Reproduce the lines below from the one containing "family: Geraniaceae" through the one containing "order: Fagales", both included, and give back only those lines.

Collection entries
— BEGIN —
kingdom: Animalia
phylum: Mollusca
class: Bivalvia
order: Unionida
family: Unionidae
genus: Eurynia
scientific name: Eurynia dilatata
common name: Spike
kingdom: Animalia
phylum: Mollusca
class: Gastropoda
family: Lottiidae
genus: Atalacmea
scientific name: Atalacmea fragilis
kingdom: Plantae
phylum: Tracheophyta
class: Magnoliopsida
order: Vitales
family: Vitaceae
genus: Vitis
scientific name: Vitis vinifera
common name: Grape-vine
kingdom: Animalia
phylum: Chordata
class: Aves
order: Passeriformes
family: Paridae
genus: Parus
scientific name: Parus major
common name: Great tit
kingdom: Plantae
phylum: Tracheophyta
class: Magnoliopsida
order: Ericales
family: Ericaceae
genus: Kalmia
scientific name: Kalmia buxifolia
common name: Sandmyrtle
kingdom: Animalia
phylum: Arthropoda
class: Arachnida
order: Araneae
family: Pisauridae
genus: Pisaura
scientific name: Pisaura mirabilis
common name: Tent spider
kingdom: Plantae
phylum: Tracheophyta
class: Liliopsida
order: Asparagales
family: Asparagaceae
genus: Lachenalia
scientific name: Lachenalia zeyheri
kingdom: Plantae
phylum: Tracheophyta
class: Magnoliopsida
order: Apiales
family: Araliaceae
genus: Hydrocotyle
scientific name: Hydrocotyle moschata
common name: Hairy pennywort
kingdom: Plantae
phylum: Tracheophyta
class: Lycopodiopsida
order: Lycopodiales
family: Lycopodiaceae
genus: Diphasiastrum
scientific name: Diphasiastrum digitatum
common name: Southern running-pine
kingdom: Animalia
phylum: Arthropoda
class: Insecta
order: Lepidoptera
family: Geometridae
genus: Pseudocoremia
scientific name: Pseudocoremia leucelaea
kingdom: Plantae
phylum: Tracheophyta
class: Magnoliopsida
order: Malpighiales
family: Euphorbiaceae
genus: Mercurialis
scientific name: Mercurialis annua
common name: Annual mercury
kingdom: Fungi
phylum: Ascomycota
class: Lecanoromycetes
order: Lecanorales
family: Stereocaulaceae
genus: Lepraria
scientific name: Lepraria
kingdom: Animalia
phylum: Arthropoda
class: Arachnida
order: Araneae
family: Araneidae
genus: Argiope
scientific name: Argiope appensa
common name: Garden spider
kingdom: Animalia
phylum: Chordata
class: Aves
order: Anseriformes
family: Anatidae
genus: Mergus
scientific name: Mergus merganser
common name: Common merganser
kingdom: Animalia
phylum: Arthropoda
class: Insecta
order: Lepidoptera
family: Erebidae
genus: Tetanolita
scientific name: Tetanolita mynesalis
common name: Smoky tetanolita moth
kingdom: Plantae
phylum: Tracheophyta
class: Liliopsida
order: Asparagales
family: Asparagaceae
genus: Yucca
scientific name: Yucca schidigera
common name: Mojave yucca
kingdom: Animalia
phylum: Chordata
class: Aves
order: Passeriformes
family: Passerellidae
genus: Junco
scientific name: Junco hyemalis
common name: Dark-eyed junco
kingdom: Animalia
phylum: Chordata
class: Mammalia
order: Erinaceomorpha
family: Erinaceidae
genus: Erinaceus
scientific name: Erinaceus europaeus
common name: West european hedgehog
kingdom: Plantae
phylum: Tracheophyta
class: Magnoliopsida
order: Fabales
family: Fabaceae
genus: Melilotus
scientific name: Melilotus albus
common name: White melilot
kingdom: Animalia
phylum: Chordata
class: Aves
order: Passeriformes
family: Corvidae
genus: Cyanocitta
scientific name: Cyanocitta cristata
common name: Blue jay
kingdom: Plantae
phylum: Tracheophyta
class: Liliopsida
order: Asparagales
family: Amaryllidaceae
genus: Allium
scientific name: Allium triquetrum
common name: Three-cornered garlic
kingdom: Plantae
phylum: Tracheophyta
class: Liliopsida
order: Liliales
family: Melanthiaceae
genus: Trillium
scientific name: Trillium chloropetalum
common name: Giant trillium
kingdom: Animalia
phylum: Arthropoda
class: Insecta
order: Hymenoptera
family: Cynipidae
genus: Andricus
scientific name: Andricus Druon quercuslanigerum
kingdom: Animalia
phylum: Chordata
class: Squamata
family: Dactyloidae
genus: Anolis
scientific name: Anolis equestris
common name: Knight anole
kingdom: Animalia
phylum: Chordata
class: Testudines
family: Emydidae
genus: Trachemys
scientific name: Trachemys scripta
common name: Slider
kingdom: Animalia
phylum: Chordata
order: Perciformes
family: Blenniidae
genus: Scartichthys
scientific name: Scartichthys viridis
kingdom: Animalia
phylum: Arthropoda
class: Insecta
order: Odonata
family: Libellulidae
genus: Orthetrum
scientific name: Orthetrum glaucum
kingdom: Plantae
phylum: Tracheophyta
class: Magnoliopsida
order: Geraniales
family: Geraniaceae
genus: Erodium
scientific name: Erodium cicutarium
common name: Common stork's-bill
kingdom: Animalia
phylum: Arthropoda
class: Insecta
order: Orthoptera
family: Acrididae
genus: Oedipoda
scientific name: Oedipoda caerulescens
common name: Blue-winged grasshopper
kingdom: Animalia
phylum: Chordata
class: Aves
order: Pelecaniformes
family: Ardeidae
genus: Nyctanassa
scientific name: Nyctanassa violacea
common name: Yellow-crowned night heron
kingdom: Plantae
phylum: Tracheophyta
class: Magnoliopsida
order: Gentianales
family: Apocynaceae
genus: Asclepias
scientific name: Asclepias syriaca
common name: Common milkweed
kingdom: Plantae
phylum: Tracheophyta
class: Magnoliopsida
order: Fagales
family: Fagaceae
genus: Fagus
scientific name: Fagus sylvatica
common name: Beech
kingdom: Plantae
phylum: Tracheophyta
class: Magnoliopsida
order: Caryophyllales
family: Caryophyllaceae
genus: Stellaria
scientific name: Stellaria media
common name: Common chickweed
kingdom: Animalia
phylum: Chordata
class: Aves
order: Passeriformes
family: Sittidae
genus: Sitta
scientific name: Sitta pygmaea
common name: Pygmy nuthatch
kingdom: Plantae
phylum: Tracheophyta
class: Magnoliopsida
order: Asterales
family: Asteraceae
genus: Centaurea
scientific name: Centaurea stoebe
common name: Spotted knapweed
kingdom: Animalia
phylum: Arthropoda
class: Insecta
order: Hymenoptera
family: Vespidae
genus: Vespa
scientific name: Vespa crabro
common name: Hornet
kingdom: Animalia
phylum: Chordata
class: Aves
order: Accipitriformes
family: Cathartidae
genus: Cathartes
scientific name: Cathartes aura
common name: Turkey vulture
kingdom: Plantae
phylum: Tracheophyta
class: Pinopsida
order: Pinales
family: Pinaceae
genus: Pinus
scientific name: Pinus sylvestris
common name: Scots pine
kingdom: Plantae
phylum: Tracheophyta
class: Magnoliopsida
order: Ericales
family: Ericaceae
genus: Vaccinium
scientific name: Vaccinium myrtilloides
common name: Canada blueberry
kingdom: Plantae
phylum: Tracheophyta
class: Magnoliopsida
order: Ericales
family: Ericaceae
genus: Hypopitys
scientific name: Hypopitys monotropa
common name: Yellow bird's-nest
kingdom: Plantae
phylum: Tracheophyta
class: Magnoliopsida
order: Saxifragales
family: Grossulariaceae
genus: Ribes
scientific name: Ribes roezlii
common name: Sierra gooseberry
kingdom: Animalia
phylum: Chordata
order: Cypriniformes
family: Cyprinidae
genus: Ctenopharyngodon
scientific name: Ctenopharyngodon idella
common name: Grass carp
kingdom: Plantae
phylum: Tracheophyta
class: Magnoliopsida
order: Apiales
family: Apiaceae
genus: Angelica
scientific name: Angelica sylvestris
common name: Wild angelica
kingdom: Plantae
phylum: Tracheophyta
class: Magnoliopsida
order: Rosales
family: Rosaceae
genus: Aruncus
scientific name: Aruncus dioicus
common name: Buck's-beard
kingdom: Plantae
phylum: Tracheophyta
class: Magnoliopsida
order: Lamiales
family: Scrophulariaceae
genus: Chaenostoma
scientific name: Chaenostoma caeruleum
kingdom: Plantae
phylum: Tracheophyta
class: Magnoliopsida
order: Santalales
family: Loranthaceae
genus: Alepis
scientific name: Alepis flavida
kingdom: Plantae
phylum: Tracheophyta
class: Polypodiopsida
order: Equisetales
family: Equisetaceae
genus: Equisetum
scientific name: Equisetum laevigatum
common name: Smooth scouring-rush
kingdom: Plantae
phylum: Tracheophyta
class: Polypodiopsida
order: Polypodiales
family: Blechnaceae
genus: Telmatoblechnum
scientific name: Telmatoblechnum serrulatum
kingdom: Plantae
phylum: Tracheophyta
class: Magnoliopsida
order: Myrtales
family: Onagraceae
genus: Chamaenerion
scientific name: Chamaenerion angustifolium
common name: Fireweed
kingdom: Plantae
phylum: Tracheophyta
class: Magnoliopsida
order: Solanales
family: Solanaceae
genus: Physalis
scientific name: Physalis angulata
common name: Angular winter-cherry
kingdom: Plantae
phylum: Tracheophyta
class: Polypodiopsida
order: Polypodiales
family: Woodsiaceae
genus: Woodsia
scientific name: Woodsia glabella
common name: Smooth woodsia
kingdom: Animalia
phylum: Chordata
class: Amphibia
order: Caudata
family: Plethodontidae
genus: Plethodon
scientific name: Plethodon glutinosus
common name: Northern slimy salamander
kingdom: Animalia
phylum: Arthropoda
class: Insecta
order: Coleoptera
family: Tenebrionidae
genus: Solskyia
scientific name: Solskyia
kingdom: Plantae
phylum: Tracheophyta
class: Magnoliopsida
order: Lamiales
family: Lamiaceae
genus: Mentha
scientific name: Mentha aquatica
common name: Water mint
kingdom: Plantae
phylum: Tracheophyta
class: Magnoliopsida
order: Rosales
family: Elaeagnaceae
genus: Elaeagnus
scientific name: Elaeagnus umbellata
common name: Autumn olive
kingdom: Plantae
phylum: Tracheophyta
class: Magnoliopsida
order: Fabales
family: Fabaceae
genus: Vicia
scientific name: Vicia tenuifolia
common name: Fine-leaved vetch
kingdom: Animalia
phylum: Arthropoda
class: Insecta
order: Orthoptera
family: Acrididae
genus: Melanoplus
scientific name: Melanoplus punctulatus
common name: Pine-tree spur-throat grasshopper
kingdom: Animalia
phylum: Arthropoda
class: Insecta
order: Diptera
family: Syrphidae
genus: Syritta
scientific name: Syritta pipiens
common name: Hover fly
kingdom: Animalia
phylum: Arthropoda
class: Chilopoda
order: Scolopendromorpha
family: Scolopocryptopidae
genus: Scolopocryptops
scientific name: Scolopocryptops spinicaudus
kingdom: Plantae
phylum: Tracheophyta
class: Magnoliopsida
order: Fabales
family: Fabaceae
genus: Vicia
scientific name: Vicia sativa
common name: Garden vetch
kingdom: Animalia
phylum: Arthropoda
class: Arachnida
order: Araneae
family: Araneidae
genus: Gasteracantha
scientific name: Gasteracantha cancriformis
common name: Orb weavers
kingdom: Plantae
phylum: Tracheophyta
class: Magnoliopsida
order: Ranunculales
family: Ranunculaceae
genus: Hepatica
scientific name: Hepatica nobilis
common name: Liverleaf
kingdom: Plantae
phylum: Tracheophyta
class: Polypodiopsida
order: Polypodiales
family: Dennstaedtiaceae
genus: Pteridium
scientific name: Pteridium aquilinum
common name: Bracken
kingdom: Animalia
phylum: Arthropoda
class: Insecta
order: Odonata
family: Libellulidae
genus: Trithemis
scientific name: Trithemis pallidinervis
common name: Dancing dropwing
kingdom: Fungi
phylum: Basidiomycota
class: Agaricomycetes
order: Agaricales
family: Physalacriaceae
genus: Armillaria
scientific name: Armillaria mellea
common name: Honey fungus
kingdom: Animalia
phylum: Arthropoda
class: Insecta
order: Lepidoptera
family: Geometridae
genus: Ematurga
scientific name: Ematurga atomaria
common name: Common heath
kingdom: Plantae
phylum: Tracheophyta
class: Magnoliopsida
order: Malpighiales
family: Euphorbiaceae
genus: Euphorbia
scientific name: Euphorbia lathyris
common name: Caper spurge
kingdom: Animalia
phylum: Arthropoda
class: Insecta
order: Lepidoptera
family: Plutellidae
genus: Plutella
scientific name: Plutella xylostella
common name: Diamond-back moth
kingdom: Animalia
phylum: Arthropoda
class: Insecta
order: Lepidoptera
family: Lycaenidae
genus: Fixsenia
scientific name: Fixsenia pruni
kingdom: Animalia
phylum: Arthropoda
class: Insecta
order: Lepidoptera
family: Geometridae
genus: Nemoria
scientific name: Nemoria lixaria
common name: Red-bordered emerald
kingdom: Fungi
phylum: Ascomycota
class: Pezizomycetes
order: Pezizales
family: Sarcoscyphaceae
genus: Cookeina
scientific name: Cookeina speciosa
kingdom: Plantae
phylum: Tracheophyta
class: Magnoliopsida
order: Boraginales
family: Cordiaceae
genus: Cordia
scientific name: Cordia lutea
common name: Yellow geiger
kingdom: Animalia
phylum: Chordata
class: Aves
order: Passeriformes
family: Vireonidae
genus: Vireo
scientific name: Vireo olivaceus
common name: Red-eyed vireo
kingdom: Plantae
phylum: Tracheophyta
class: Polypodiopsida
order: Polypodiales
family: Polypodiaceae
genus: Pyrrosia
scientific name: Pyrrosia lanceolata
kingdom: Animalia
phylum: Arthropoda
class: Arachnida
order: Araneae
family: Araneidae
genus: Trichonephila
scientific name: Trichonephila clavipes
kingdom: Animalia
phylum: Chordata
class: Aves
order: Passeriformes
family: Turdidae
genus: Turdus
— END —
[Expected output]
family: Geraniaceae
genus: Erodium
scientific name: Erodium cicutarium
common name: Common stork's-bill
kingdom: Animalia
phylum: Arthropoda
class: Insecta
order: Orthoptera
family: Acrididae
genus: Oedipoda
scientific name: Oedipoda caerulescens
common name: Blue-winged grasshopper
kingdom: Animalia
phylum: Chordata
class: Aves
order: Pelecaniformes
family: Ardeidae
genus: Nyctanassa
scientific name: Nyctanassa violacea
common name: Yellow-crowned night heron
kingdom: Plantae
phylum: Tracheophyta
class: Magnoliopsida
order: Gentianales
family: Apocynaceae
genus: Asclepias
scientific name: Asclepias syriaca
common name: Common milkweed
kingdom: Plantae
phylum: Tracheophyta
class: Magnoliopsida
order: Fagales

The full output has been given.